I'm glad you're digging the CDs. I know there's a wide variety of music there... I LOVE the Decemberists. It's like - folk music but rock, you know? I have a CD of theirs that is old folk music but modernized - I think you would really like it. Gimmie a bit and I'll upload it for you. (Small files, yes?)

Date: 2005-11-30 11:18 am (UTC)
From: [identity profile] stoney321.livejournal.com
I am JUST now seeing this??? I am downloading! I am I am!

And I think I still have your mailing address - I have a CD of my father's choir I want to send you - I couldn't rip it based on the way the CDs were made, and this way you have the pretty cover art.

SUSI!! I squish you with love. I could go for a Susi hug right about now...

Date: 2005-11-30 12:07 pm (UTC)
From: [identity profile] beadattitude.livejournal.com
Email me as soooooon as you listen. It's gorgemous.

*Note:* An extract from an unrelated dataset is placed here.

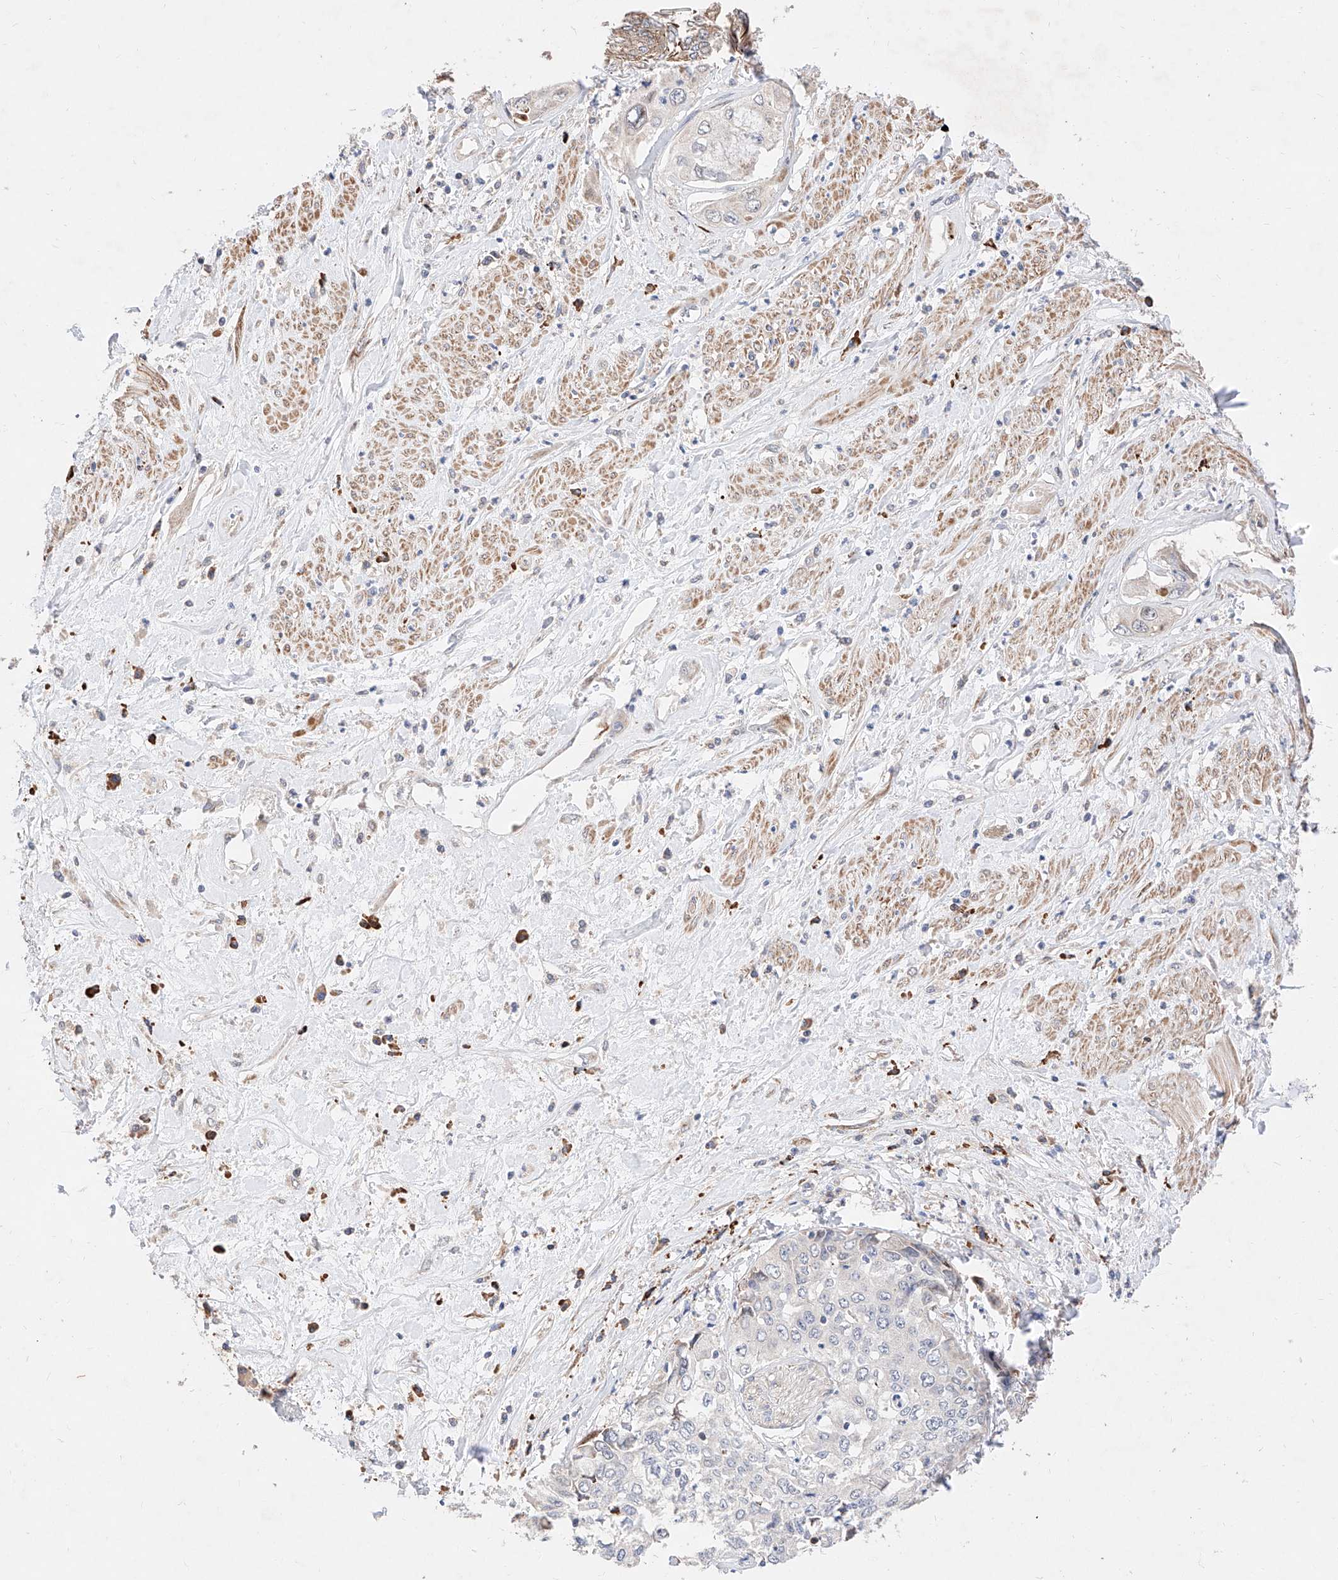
{"staining": {"intensity": "negative", "quantity": "none", "location": "none"}, "tissue": "cervical cancer", "cell_type": "Tumor cells", "image_type": "cancer", "snomed": [{"axis": "morphology", "description": "Squamous cell carcinoma, NOS"}, {"axis": "topography", "description": "Cervix"}], "caption": "An immunohistochemistry micrograph of cervical squamous cell carcinoma is shown. There is no staining in tumor cells of cervical squamous cell carcinoma.", "gene": "ATP9B", "patient": {"sex": "female", "age": 31}}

Will snail mail my address.

::huge Susi hugs, extra squish::

Date: 2005-12-01 06:19 am (UTC)
From: [identity profile] anelith.livejournal.com
The Decemberist album sounds wonderful! I'd love it -- I think I could handle the larger file; this time I'll remember not to have any other processes running. That was my mistake last time.

I might have something to trade you if you can wait until after Christmas! Did you know that Kate Bush just came out with a new album? I'm sure you knew, you're much more aware of these things than I am. Anyway, I happen to know that I'm getting it for Christmas. Large hints were dropped (like anvils, they were) and I know they were received.

When the Boston Globe came out with a review, which is where I got the news of the release, I yelped "Kate BUSH!" and Nathan was so puzzled at hearing the name BUSH said in tones of loving happiness that he said, "The president?!" in a very puzzled way. Shows you what tone of voice is *is* used to hearing over the morning paper...

Date: 2005-12-01 07:27 am (UTC)
From: [identity profile] stoney321.livejournal.com
Hooray! Sure, sure. Oh, and I got my ornaments out, found my treasure from you and everyone in the family peered over mom's arm to beam down into my handmade box at the pretty swan you made me.

GLEE!! I love my swan so very, very much. Making sure you knew. *squishes*

Date: 2005-12-01 08:43 pm (UTC)
From: [identity profile] mskakaako.livejournal.com
Yo! Hardcore Mother Scratcher! I swear I will hunt down the replacement and make with the stabbity. Don't make me do it. Stay with me forever. FOREVER, I SAY!!!

Um, erm, heheh...thanks for the birthday wishes. YOu know I love you and seriously, you are too wonderful not to share. You know what I mean. I love you, my Laura!

Date: 2005-12-02 07:18 am (UTC)
From: [identity profile] stoney321.livejournal.com
What IS it with you Chinese-Canadians? Y'all is FIERCE.

I love you, too, my Carmen! *is jealous of the baby for taking you from me*
*is not bothered by how disturbed that sounds*
*okay, is*

You are OOOOOLLLLLD now. Wait... I'm two years older than you. DAMMIT!